**THE PROBLEM:** Would you return exactly the lines from the top of the data below through the one containing "isn't obscure or", leaving out the pictures?

**Excerpts from a dataset:**

□ □ □ □

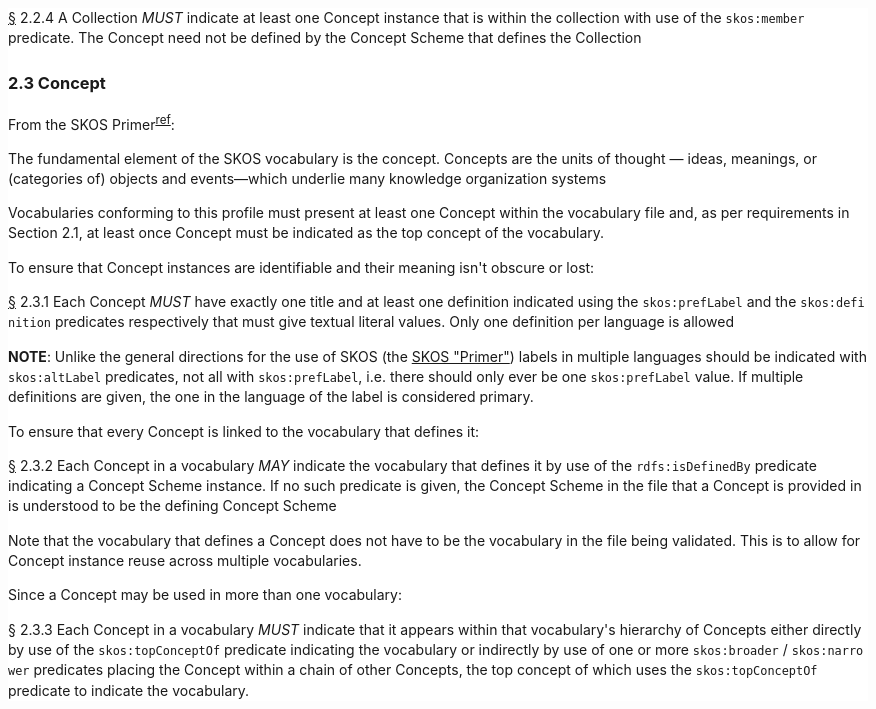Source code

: <a href="#2.2.4" id="2.2.4" class="frag">§</a> 2.2.4 A Collection *MUST*
indicate at least one Concept instance that is within the collection
with use of the `skos:member` predicate. The Concept need not be defined
by the Concept Scheme that defines the Collection

### 2.3 Concept

From the SKOS Primer<sup>[ref](#skos-primer)</sup>:

The fundamental element of the SKOS vocabulary is the concept. Concepts
are the units of thought — ideas, meanings, or (categories of) objects
and events—which underlie many knowledge organization systems

Vocabularies conforming to this profile must present at least one
Concept within the vocabulary file and, as per requirements in Section
2.1, at least once Concept must be indicated as the top concept of the
vocabulary.

To ensure that Concept instances are identifiable and their meaning
isn't obscure or lost:

<a href="#2.3.1" id="2.3.1" class="frag">§</a> 2.3.1 Each Concept *MUST*
have exactly one title and at least one definition indicated using the
`skos:prefLabel` and the `skos:definition` predicates respectively that
must give textual literal values. Only one definition per language is
allowed

**NOTE**: Unlike the general directions for the use of SKOS (the [SKOS
"Primer"](https://www.w3.org/TR/skos-primer/)) labels in multiple
languages should be indicated with `skos:altLabel` predicates, not all
with `skos:prefLabel`, i.e. there should only ever be one
`skos:prefLabel` value. If multiple definitions are given, the one in
the language of the label is considered primary.

To ensure that every Concept is linked to the vocabulary that defines
it:

<a href="#2.3.2" id="2.3.2" class="frag">§</a> 2.3.2 Each Concept in a
vocabulary *MAY* indicate the vocabulary that defines it by use of the
`rdfs:isDefinedBy` predicate indicating a Concept Scheme instance. If no
such predicate is given, the Concept Scheme in the file that a Concept
is provided in is understood to be the defining Concept Scheme

Note that the vocabulary that defines a Concept does not have to be the
vocabulary in the file being validated. This is to allow for Concept
instance reuse across multiple vocabularies.

Since a Concept may be used in more than one vocabulary:

<a href="#2.3.3" id="2.3.3" class="frag">§</a> 2.3.3 Each Concept in a
vocabulary *MUST* indicate that it appears within that vocabulary's
hierarchy of Concepts either directly by use of the `skos:topConceptOf`
predicate indicating the vocabulary or indirectly by use of one or more
`skos:broader` / `skos:narrower` predicates placing the Concept within a
chain of other Concepts, the top concept of which uses the
`skos:topConceptOf` predicate to indicate the vocabulary.
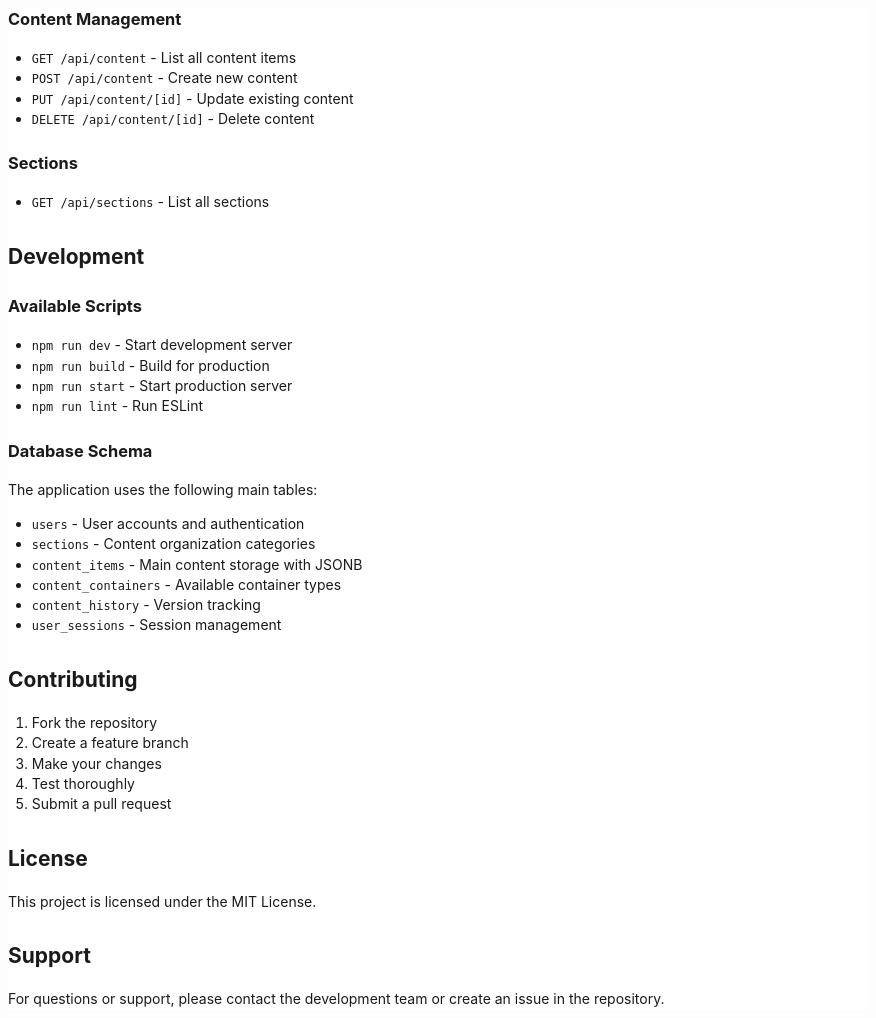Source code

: ### Content Management
- `GET /api/content` - List all content items
- `POST /api/content` - Create new content
- `PUT /api/content/[id]` - Update existing content
- `DELETE /api/content/[id]` - Delete content

### Sections
- `GET /api/sections` - List all sections

## Development

### Available Scripts

- `npm run dev` - Start development server
- `npm run build` - Build for production
- `npm run start` - Start production server
- `npm run lint` - Run ESLint

### Database Schema

The application uses the following main tables:
- `users` - User accounts and authentication
- `sections` - Content organization categories
- `content_items` - Main content storage with JSONB
- `content_containers` - Available container types
- `content_history` - Version tracking
- `user_sessions` - Session management

## Contributing

1. Fork the repository
2. Create a feature branch
3. Make your changes
4. Test thoroughly
5. Submit a pull request

## License

This project is licensed under the MIT License.

## Support

For questions or support, please contact the development team or create an issue in the repository. 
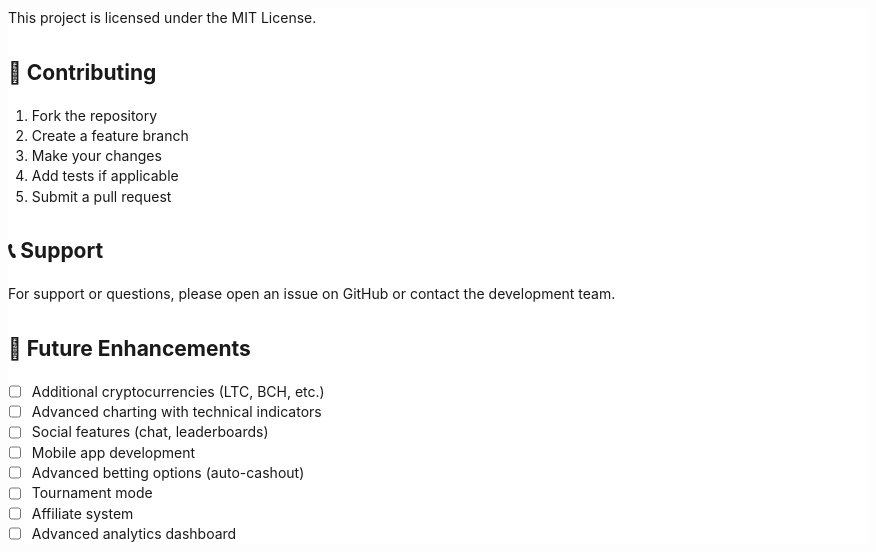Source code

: This project is licensed under the MIT License.

## 🤝 Contributing

1. Fork the repository
2. Create a feature branch
3. Make your changes
4. Add tests if applicable
5. Submit a pull request

## 📞 Support

For support or questions, please open an issue on GitHub or contact the development team.

## 🔮 Future Enhancements

- [ ] Additional cryptocurrencies (LTC, BCH, etc.)
- [ ] Advanced charting with technical indicators
- [ ] Social features (chat, leaderboards)
- [ ] Mobile app development
- [ ] Advanced betting options (auto-cashout)
- [ ] Tournament mode
- [ ] Affiliate system
- [ ] Advanced analytics dashboard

□ □ □ □

**RESULT:**
Source code

: <a href="#2.2.4" id="2.2.4" class="frag">§</a> 2.2.4 A Collection *MUST*
indicate at least one Concept instance that is within the collection
with use of the `skos:member` predicate. The Concept need not be defined
by the Concept Scheme that defines the Collection

### 2.3 Concept

From the SKOS Primer<sup>[ref](#skos-primer)</sup>:

The fundamental element of the SKOS vocabulary is the concept. Concepts
are the units of thought — ideas, meanings, or (categories of) objects
and events—which underlie many knowledge organization systems

Vocabularies conforming to this profile must present at least one
Concept within the vocabulary file and, as per requirements in Section
2.1, at least once Concept must be indicated as the top concept of the
vocabulary.

To ensure that Concept instances are identifiable and their meaning
isn't obscure or lost:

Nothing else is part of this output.